_TEXTE FOURNI_

# # #

3.2 Qualité du soutien environnemental.

La description du deuil dans le cas de la perte d’un être aimé permet de mettre à jour un deuxième registre de conditions influençant le déroulement de ce processus : il s’agit du soutien ou de l’étayage apporté par l’environnement pour traverser la période de crise. Ce deuxième registre est d’abord illustré par la psychopathologie qui permet de repérer des contextes environnementaux pouvant d’autant plus entraver le deuil que le sujet est déjà structurellement fragile.

Il est en second lieu très bien mis en évidence par les travaux sociologiques et anthropologiques, qui démontrent la fonction thérapeutique des rituels funéraires, fonction apparaissant parfois par défaut lors de la disparition de ces rituels. Rassurer, déculpabiliser, réconforter, revitaliser sont autant de modalités d’étayage proposées par le collectif au travail psychique individuel. L’organisation sociale vient soutenir, c’est-à-dire faciliter le travail intra-psychique et éviter des désorganisations et des débordements trop importants. « Le deuil ritualisé, c’est à dire la prise en charge de l’endeuillé par la communauté, garantit l’acheminement heureux du processus. Les conditions imposées sont en principe en corrélation avec les états d’âme et en favorisent l’expression et le dénouement ».139

Ces phénomènes sociaux sont directement liés à ma problématique et notamment fort pertinents pour la compréhension de l’hypothèse A2-A2bis. J’en présenterai par conséquent quelques aspects principaux. Nous découvrirons ainsi que le concept de travail du deuil offre un point de vue charnière entre la dimension intra-psychique et la dimension inter-psychique, point de vue particulièrement adapté à la problématique du chômage puisqu’elle mêle étroitement, elle aussi, les dimensions individuelles et sociales. Mais cette présentation sera également l’occasion de compléter la présentation des processus de deuil décrits par la psychanalyse et de mieux la comprendre. Les rituels de deuils offrent, en effet bien souvent, une représentation concrète des processus psychiques internes, ils les matérialisent et ont été utilisés en psychanalyse pour cette qualité illustrative.140

Psychosociologues et anthropologues s’accordent sur la distinction de deux types de sociétés en fonction de leurs modalités d’accueil de la mort et de l’aide qu’elles apportent à l’individu endeuillé. Les premières sont caractérisées par des rituels de deuils, véritables rites de passage fixant l’entrée du deuil et sa sortie, et prenant en charge le travail psychique individuel en le codifiant par des attitudes symboliques. Les secondes, de type occidental par exemple, laissent l’individu trouver son propre chemin de dégagement. Le deuil est bien souvent escamoté en même temps que la mort est collectivement déniée par un fort investissement de la science et de la technique, nouveaux lieux refuges des traces de notre sentiment de toute-puissance initiale et de notre désir intarissable de la retrouver.

# # #

_DONNÉES FOURNIES_
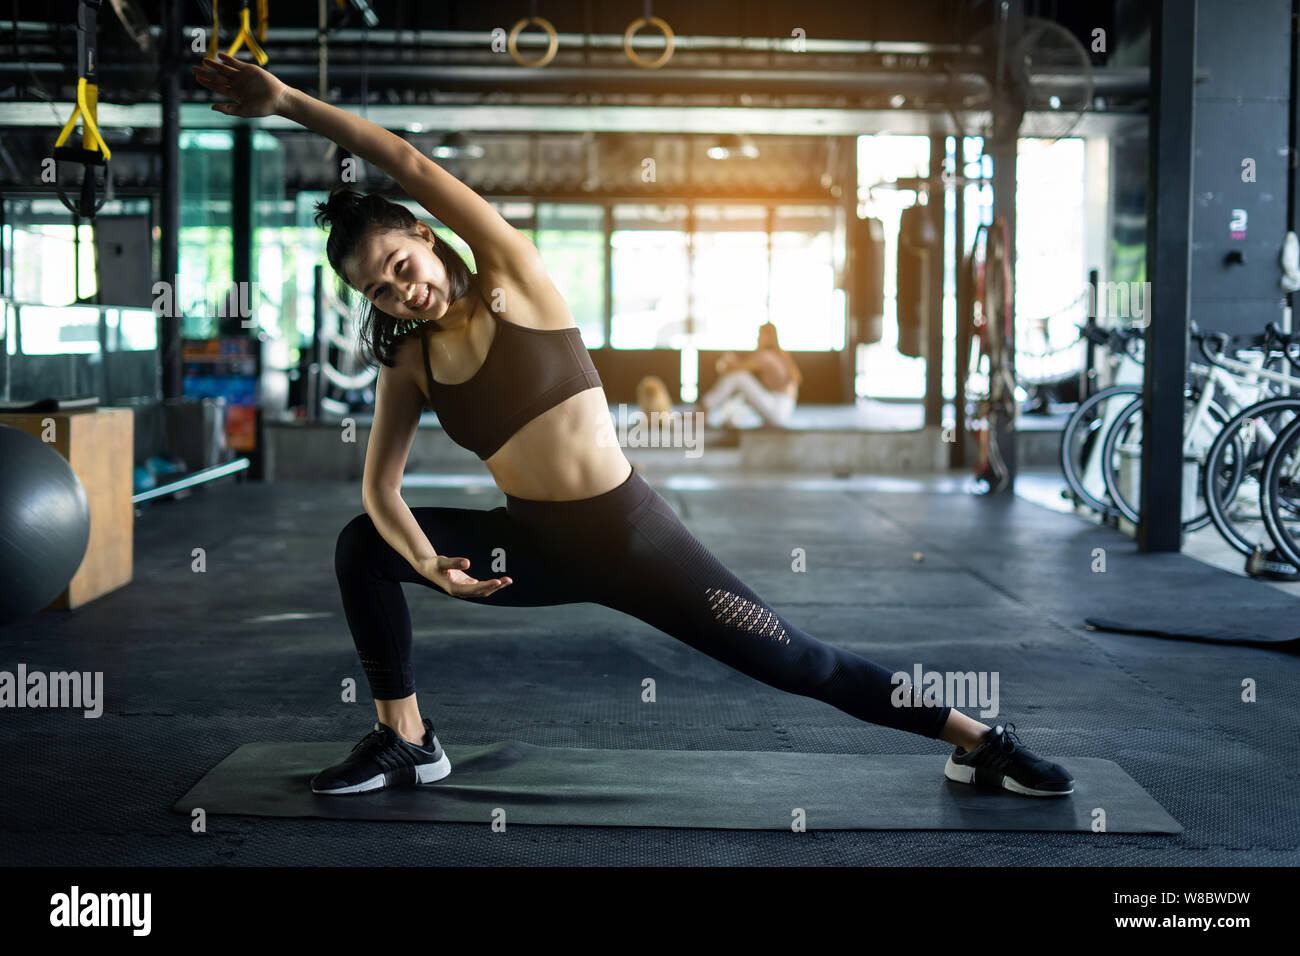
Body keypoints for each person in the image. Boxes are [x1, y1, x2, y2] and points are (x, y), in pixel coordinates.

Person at [193, 52, 1075, 799]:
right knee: (363, 546)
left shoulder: (515, 276)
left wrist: (288, 104)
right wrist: (427, 563)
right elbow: (380, 488)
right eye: (379, 290)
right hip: (529, 548)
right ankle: (410, 738)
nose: (400, 290)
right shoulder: (410, 360)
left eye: (399, 264)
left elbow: (410, 163)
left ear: (425, 237)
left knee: (799, 662)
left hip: (631, 537)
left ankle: (978, 741)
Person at [700, 322, 801, 428]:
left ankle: (704, 409)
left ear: (768, 336)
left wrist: (727, 358)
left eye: (760, 335)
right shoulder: (777, 356)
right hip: (782, 410)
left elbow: (733, 369)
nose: (758, 338)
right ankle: (727, 416)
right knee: (741, 390)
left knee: (739, 377)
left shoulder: (766, 356)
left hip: (777, 411)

# # #

_CONSIGNES_
A - Relevez toutes les modalités d'étayage que le collectif propose au travail psychique individuel selon le texte sur le deuil.
B - Recopiez à l'identique le passage du texte sur le deuil qui commence par « Psychosociologues et anthropologues » et se termine par « de la retrouver. ».

_RÉPONSES NUMÉROTÉES_
A - Rassurer, déculpabiliser, réconforter, revitaliser.

B -
Psychosociologues et anthropologues s’accordent sur la distinction de deux types de sociétés en fonction de leurs modalités d’accueil de la mort et de l’aide qu’elles apportent à l’individu endeuillé. Les premières sont caractérisées par des rituels de deuils, véritables rites de passage fixant l’entrée du deuil et sa sortie, et prenant en charge le travail psychique individuel en le codifiant par des attitudes symboliques. Les secondes, de type occidental par exemple, laissent l’individu trouver son propre chemin de dégagement. Le deuil est bien souvent escamoté en même temps que la mort est collectivement déniée par un fort investissement de la science et de la technique, nouveaux lieux refuges des traces de notre sentiment de toute-puissance initiale et de notre désir intarissable de la retrouver.